‘But not the army,’ he said. ‘How do you expect peace to put an end to an army when even war cant?’
When they passed through the old eastern city gate this time they were all riding, Marthe with the lines at one end of the high seat and the sister opposite with the girl between them. They were quite high, not in the city’s dense and creeping outflux but above it, not a part of it but on it like a boat, the three of them riding out of the city as on a float in a carnival procession, fluxed out of the anguished city on the fading diffusion on the anguish as on a leg-less and wheel-less effigy of a horse and cart as though borne on the massed shoulders in a kind of triumph; borne along so high in fact that they had almost reached the old gate before the owners of the shoulders even appeared or thought to raise their eyes or their attention high enough to remark what they carried and to assume, divine or simply recoil from, what the cart contained.
It was not a recoil, a shrinking, but rather an effacement, a recession: a suddenly widening ring of empty space beginning to enclose the moving cart as water recedes from a float, leaving the float to realise, discover only then that it was not maritime but terrestrial and not supported by a medium but attached to earth by legs and wheels; a recession, as though the shoulders which for a time had borne it were effacing not only the support but the cognizance too of the weight and presence of the burden, the crowd pressing steadily away from the cart and even transmitting on ahead as though by osmosis the warning of its coming, until presently the path was already opening before the cart itself ever reached it, the cart now moving faster than the crowd, the faces in the crowd not even looking toward it until the second sister, Marya, began to call down to them from her end of the high seat, not peremptory, not admonitory: just insistent and serene as if she were speaking to children: ‘Come. You owe him no obligation; you dont need to hate. You haven’t injured him; why should you be afraid?’
‘Marya,’ the other sister said.
‘Nor ashamed either,’ Marya said.
‘Hush, Marya,’ the other sister said. Marya sat back into the seat.

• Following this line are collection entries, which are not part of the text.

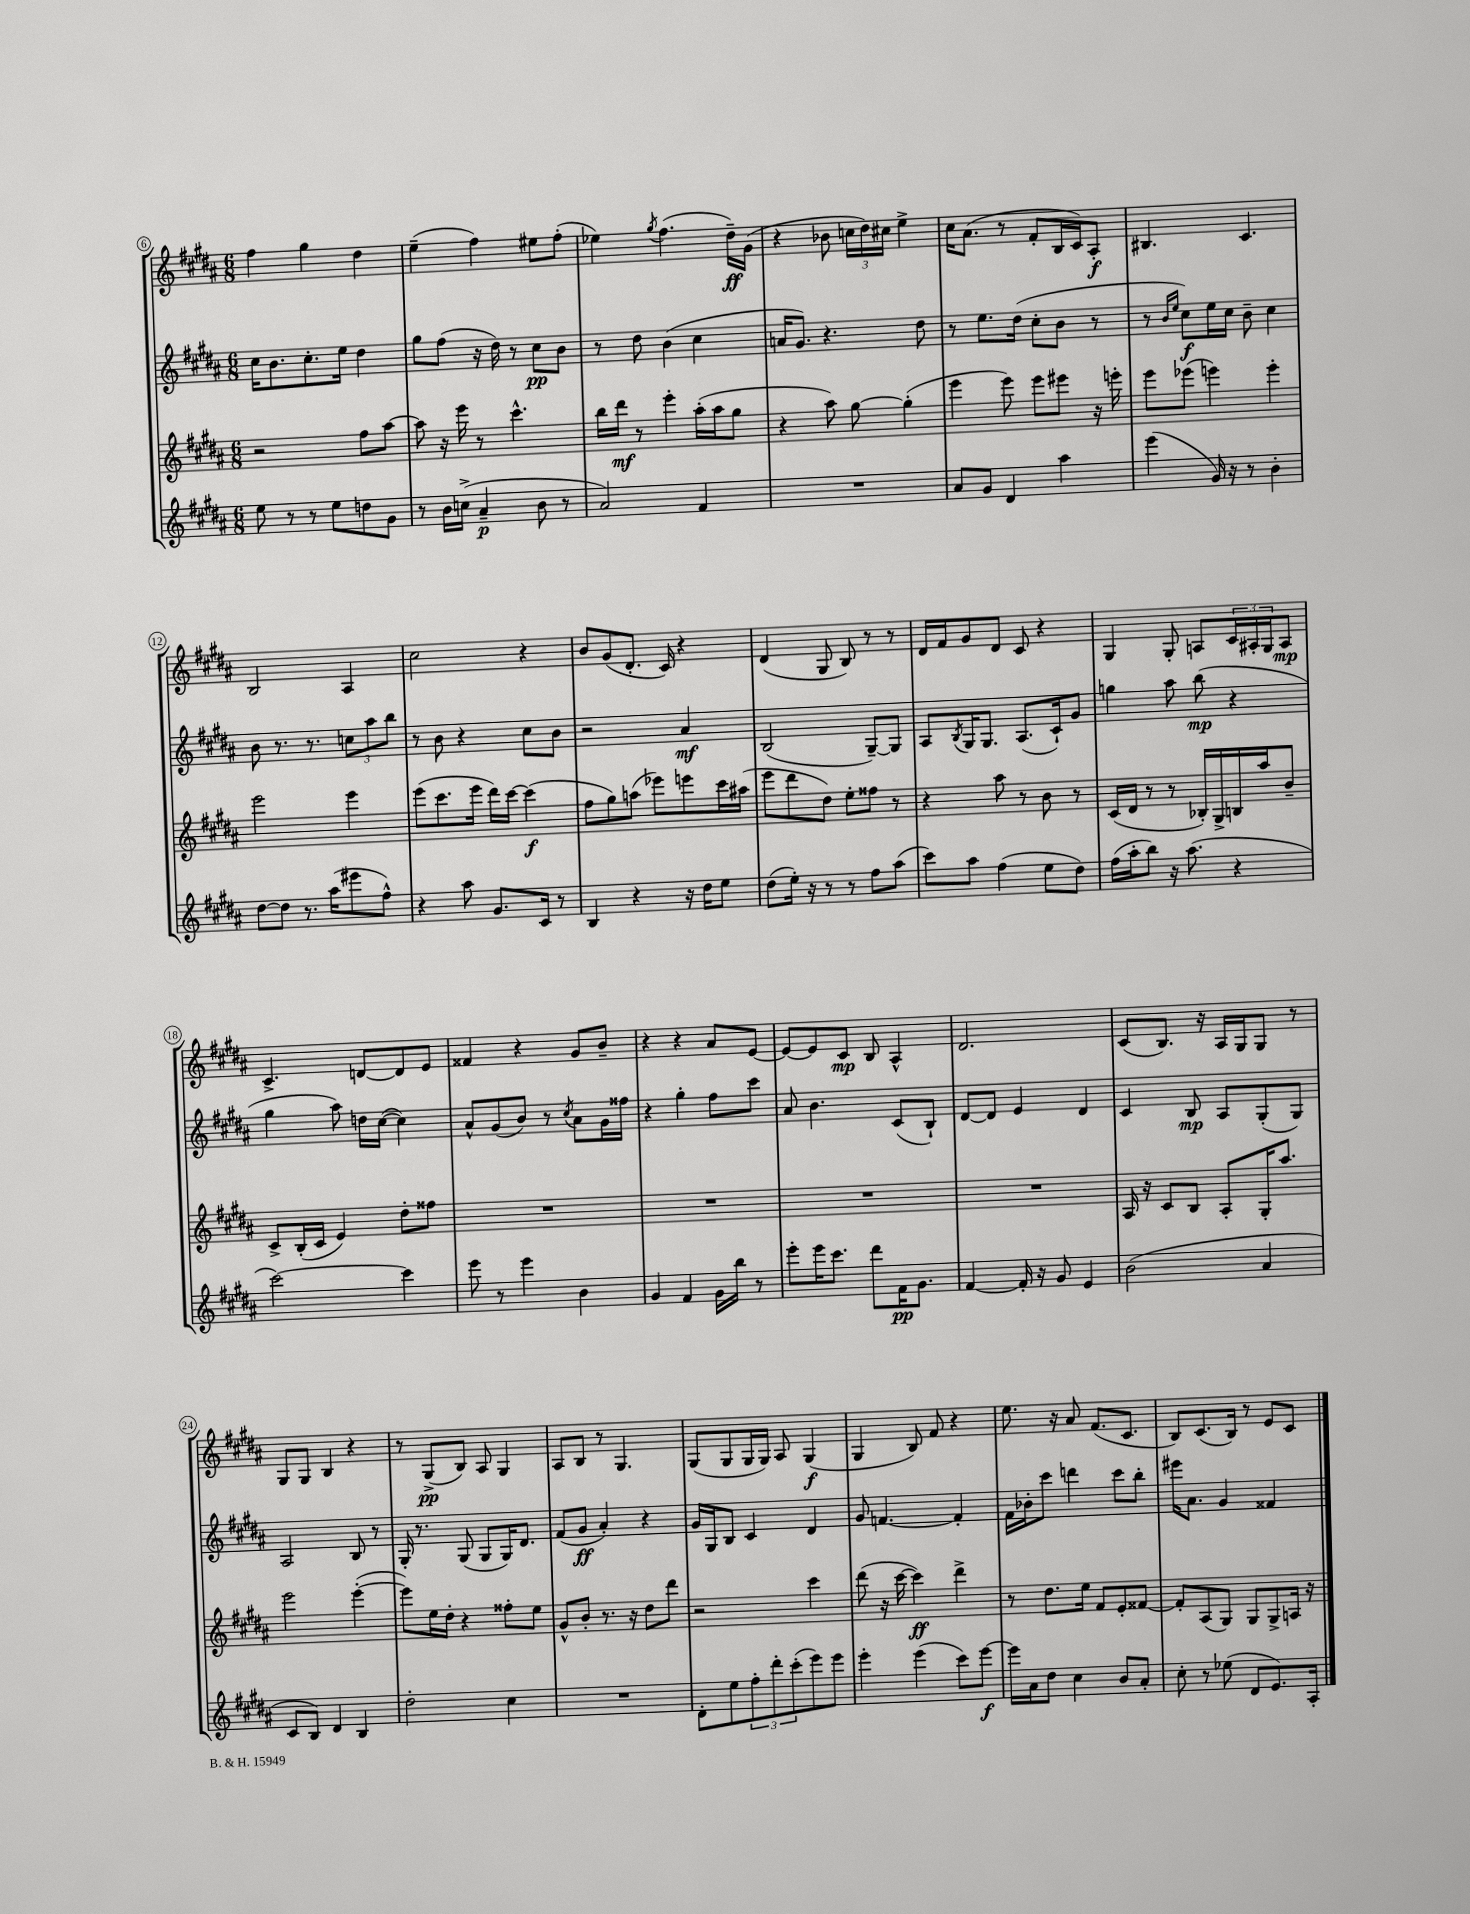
<<
\new StaffGroup <<
\new Staff = "s0" {
    \clef treble \key b \major \numericTimeSignature \time 6/8
    fis''4 gis''4 dis''4 |
    e''4--( fis''4) eis''8 fis''8-.( |
    ees''4) \acciaccatura { gis''8 } fis''4.( dis''16--\ff) gis'16( |
    r4 bes'8 \tuplet 3/2 { c''16 dis''16) cis''16 } e''4-> |
    cis''16 ais'8.( r8 fis'8-. b16 cis'16) ais8-.\f |
    bis4. cis'4. |
    b2 ais4 |
    cis''2 r4 |
    b'8 gis'8( dis'8.-. cis'16) r4 |
    dis'4( gis8 b8) r8 r8 |
    dis'16 fis'16 gis'8 dis'8 cis'8 r4 |
    gis4 gis8-. a8 \tuplet 3/2 { cis'16 ais16-. gis16 } ais8\mp |
    cis'4.-> d'8~ d'8 e'8 |
    fisis'4 r4 gis'8 b'8-- |
    r4 r4 ais'8 e'8~ |
    e'8~ e'8 cis'8\mp b8 ais4-^ |
    dis'2. |
    cis'8( b8.) r16 ais16 gis16 gis8 r8 |
    gis8 gis8 b4 r4 |
    r8 gis8->\pp( b8) ais8 gis4 |
    ais8 b8 r8 gis4. |
    gis8( gis8 gis16 gis16) ais8 gis4\f( |
    gis4 b8) fis'8 r4 |
    e''8. r16 ais'8 fis'8.( cis'8. |
    b8) cis'8.( b16) r8 e'8 cis'8 \bar "|." |
}
\new Staff = "s1" {
    \clef treble \key b \major \numericTimeSignature \time 6/8
    cis''16 b'8. cis''8.-. e''16 dis''4 |
    gis''8 fis''8( r16 dis''16) r8 cis''8\pp b'8 |
    r8 dis''8 b'4( cis''4 |
    a'16 gis'8.) r4. dis''8 |
    r8 e''8. dis''16( cis''8-. b'8 r8 |
    r8 \grace { b'16 e''16 } cis''8\f) e''16 cis''16 b'8-- cis''4 |
    b'8 r8. r8. \tuplet 3/2 { c''8 ais''8 b''8 } |
    r8 b'8 r4 cis''8 b'8 |
    r2 ais'4\mf |
    b2( gis8~--) gis8 |
    ais8 \acciaccatura { b8 } gis16 gis8. ais8.( cis'16-!) gis'8 |
    g''4 ais''8 b''8\mp( r4 |
    gis''4 ais''8) d''16 cis''16~( cis''4) |
    ais'8-^ gis'8( b'8) r8 \acciaccatura { cis''8 } ais'8 gis'16 fisis''16 |
    r4 gis''4-. fis''8 cis'''8 |
    ais'8 b'4. cis'8( b8-!) |
    dis'8~ dis'8 e'4 dis'4 |
    cis'4 b8\mp ais8 gis8-.( gis8) |
    ais2 b8 r8 |
    gis16-. r8. gis8( gis8 gis16) dis'8. |
    fis'8( gis'8\ff ais'4-.) r4 |
    gis'16 gis16 b8 cis'4 dis'4 |
    gis'8 f'4.~ f'4-. |
    fis'16 bes'16-. cis'''8 d'''4 cis'''8 b''8-. |
    eis'''16 ais'8. gis'4 fisis'4 \bar "|." |
}
\new Staff = "s2" {
    \clef treble \key b \major \numericTimeSignature \time 6/8
    r2 fis''8 ais''8~ |
    ais''8 r16 e'''16 r8 cis'''4.-^ |
    b''16 dis'''16\mf r8 e'''4-. ais''16-.( ais''16 gis''8 |
    r4 ais''8) gis''8~ gis''4-.( |
    e'''4 e'''8) e'''8 eis'''8 r16 e'''16-. |
    e'''8 ees'''8( e'''4) e'''4-. |
    e'''2 e'''4 |
    e'''8( cis'''8. e'''16 dis'''16) cis'''16~ cis'''4\f( |
    fis''8 gis''8) a''8( ees'''8) e'''8 cis'''16 ais''16( |
    e'''8 dis'''8 dis''8) e''8-. fisis''8 r8 |
    r4 ais''8 r8 b'8 r8 |
    cis'16( dis'16 r8 r8 bes16-.) gis16-> b16 ais''16 b'8-- |
    cis'8-> b16-.( cis'16 e'4) dis''8-. fisis''8 |
    R2. |
    R2. |
    R2. |
    R2. |
    ais16 r16 cis'8 b8 ais8-. gis16-. ais''8. |
    e'''2 e'''4~-.( |
    e'''8) e''16 dis''16-. r4 fisis''8-. e''8 |
    gis'8-^ b'8-. r8. r16 dis''8 dis'''8 |
    r2 cis'''4 |
    dis'''8( r16 cis'''16~ cis'''4\ff) dis'''4-> |
    r8 dis''8. e''16 fis'8 e'8-. fisis'8~ |
    fisis'8-. ais8( gis8) gis8 gis8-> a16 r16 \bar "|." |
}
\new Staff = "s3" {
    \clef treble \key b \major \numericTimeSignature \time 6/8
    e''8 r8 r8 e''8 d''8 gis'8 |
    r8 b'16 c''16->( ais'4--\p b'8 r8 |
    ais'2) fis'4 |
    R2. |
    ais'8 gis'8 dis'4 ais''4 |
    e'''4( gis'16) r16 r8 b'4-. |
    dis''8~ dis''8 r8. ais''16( eis'''8 fis''8-^) |
    r4 ais''8 gis'8. cis'16 r8 |
    b4 r4 r16 dis''16 e''8 |
    dis''8( e''16-.) r16 r8 r8 fis''8 ais''8( |
    cis'''8) ais''8 fis''4( e''8 dis''8) |
    fis''16( ais''16-. b''8) r16 ais''8.( r4 |
    cis'''2~) cis'''4 |
    e'''8 r8 e'''4 b'4 |
    gis'4 fis'4 gis'16 b''16 r8 |
    e'''8-. e'''16 cis'''8. dis'''8 fis'16\pp gis'8. |
    fis'4~ fis'16-. r16 gis'8 e'4 |
    b'2( ais'4 |
    cis'8 b8) dis'4 b4 |
    dis''2-. cis''4 |
    R2. |
    dis'8-. e''8 \tuplet 3/2 { fis''8-. dis'''8-. cis'''8-.( } e'''8) e'''8 |
    e'''4-. e'''4( cis'''8) e'''8~\f |
    e'''16 ais'16 dis''8 cis''4 b'8 ais'8-. |
    cis''8-. r8 ees''8( dis'8 e'8.) ais16-. \bar "|." |
}
>>
>>
\layout { \context { \Score currentBarNumber = #6 \override BarNumber.stencil = #(make-stencil-circler 0.1 0.3 ly:text-interface::print) } }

‘All right, Sister,’ she said. ‘I didn’t mean to frighten them: only to comfort them.’ But she continued to watch them, bright and serene, the cart going on, the cleared space moving steadily before it as if the emptiness itself cleared its own advancing vacancy, so that when they came to the old gate the archway was completely vacant, the crowd now halted and banked on either side of it for the cart to pass; when suddenly a man in the crowd removed his hat, then one or two more, so that when the cart passed beneath the arch it was as though it had quit the city enclosed in a faint visible soundless rustling. ‘You see, Sister?’ Marya said with serene and peaceful triumph: ‘Only to comfort them.’
Now they were out of the city, the long straight roads diverging away, radiating away like spokes from a hub; above them slowly crawled the intermittent small clouds of dust within which, singly, in groups, sometimes in carts also, the city emptied itself; the parents and kin of the revolted regiment who had hurried toward it in amazement and terror, to compound between the old walls vituperation and anguish, now fled it almost as though in something not quite of relief but shame.
They didn’t look back at it though for a while yet it remained, squatting above the flat plain, supreme still, gray and crowned by the ancient Roman citadel and slowly fading until in time it was gone though they still had not looked once back to know it, going on themselves behind the strong slow heavy deliberate unhurryable farm-horse. They had food with them so they didn’t need to stop save for a little while at noon in a wood to feed and water the horse. So they only passed through the villages—the silent arrested faces, that same faint visible soundless rustling as the hats and caps came off, almost as though they had an outrider or courier to presage them, the girl crouching in her shawl between the two older women, Marthe iron-faced, looking straight ahead and only the other sister, Marya, to look about them, serene and tranquil, never astonished, never surprised while the heavy shaggy feet of the horse rang the slow cobbles until that one too was behind.
Just before dark they reached Chalons. They were in an army zone now and approaching what five days ago had been a battle zone though there was peace now or at least quiet; still an army zone anyway because suddenly a French and an American sergeant stood at the horse’s head, stopping him. ‘I have the paper,’ Marthe said, producing and extending it. ‘Here.’